Requirement
In the forum discussion, up to what age is military health care free for a dependent?

[Provided text]

I'd remove her immediately. You're not supporting or helping just her by keeping her on are you. Your supporting and helping the baby's father to shirk his responsibilities as well. She can't be stuffed taking her baby's father to court for child support. Really, poor baby, why should she have to make an effort to support herself or her child when daddy, her daddy, steps in and helps her to do nothing about getting his grand child's father to support his own child.

If you guys take her off your insurance the lazy cow will quick smart get off her ass and get herself into court to get child support for her child. AS SHE SHOULD.

With the best of intentions under the sun, your husband is helping her to to take the lazy, easy way out. He is helping her to be irresponsible. He s sending her a very bad message here. Very bad. If he loves his daughter at any level, he will stop worrying about her not liking him, or taking the easy way out himself, which is to just leave her on his insurance so she's happy, and he will tell her in no uncertain terms he's taken her off his insurance, she needs to start applying for CS for her child. That would be helping his daughter be responsible.

iwasindenial's picture

totall agree! but again, can you go after someone who is not a citizen? He can't even legally work I don't think. I think all his jobs are under the table.

And to be honest, I think he actually does support that household. BM's only income is the child support we send.

iwasindenial's picture

Thank you, just needed to hear the amen choir Smile .

Orange, you are right... it will either be the military paying for it or welfare. So one way or the other we are all paying.

But Lady...can they even go after him for child support since he's not a citizen?

Echo, DH was planning on removing her now. But BM is begging for him not to and saying how he is her father and should never turn his back on his daughter. She is alot of the problem, IMO, because she has made this whole thing too easy and enabled SD19. But what you said is EXACTLY how I have been feeling and it is so frustrating and infuriating.

Qtee, we live 1000 miles away so we are pretty helpless and there really is no relationship there because in big part to PAS. But BM won't/can't pay anything because she herself is unemployed has no income. But you are right, her not finishing high school is one of the dumbest decisions she has made.

JYMCat's picture

Nope, I got dropped from my parents insurance when I turned 22. It would have been 18 had I not gone to college but it got extended because I did (not the reason I went of course). You're legally an adult at age 18 in the US and there is no law anywhere that says a parent is obligated to keep an adult offspring on their insurance. I knew I was going to be dropped from my parents insurance and even though I already had a job by that time, I made sure to get one that gave me my own insurance. I didn't get my feelings hurt nor did I give my parents any crap for it. She and the father of her children need to make their own way in the world now. Especially with two little ones. If she gives you problems just remind her that she sure must not have thought of herself as a child when she was having sex and dropping out of school so why, would anyone treat her like one now? I can't wrap my mind around the idea that parents are still responsible for anyone 18 and older. Maybe it's the way I was raised...

My4kidsmom's picture

I disagree. Military health care is free for dependent up to age 21 and it just seems mean and punitive to take her off.

iwasindenial's picture

you're right, it does not cost us anything to have her on it. That's why I am asking for opinions. It doesn't cost extra to have her on it, but it just feels like by keeping her on it we are condoning her having these kids and making it easy for her...enabling.

I work with someone who had a child two years ago. They both work at decent jobs, just the average couple. It took them a year and a half to pay their medical bills from having that baby. I just feel like if she had had to pay anything...maybe she would not have made this stupid decision. And when does it stop?

[/Provided text]
[Supplied information]

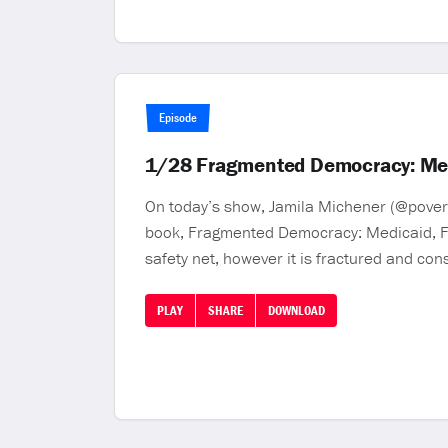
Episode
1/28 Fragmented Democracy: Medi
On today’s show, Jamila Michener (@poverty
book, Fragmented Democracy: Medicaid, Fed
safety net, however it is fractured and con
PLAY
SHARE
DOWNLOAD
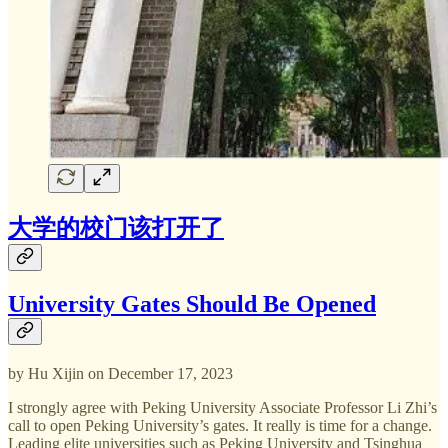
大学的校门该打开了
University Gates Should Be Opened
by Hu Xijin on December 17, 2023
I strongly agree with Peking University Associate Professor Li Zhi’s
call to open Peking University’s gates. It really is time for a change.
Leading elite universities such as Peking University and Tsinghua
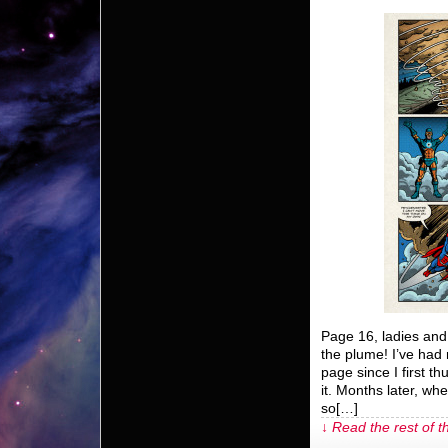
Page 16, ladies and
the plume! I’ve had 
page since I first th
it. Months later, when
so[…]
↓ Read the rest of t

[/Supplied information]

Result
Up to age 21.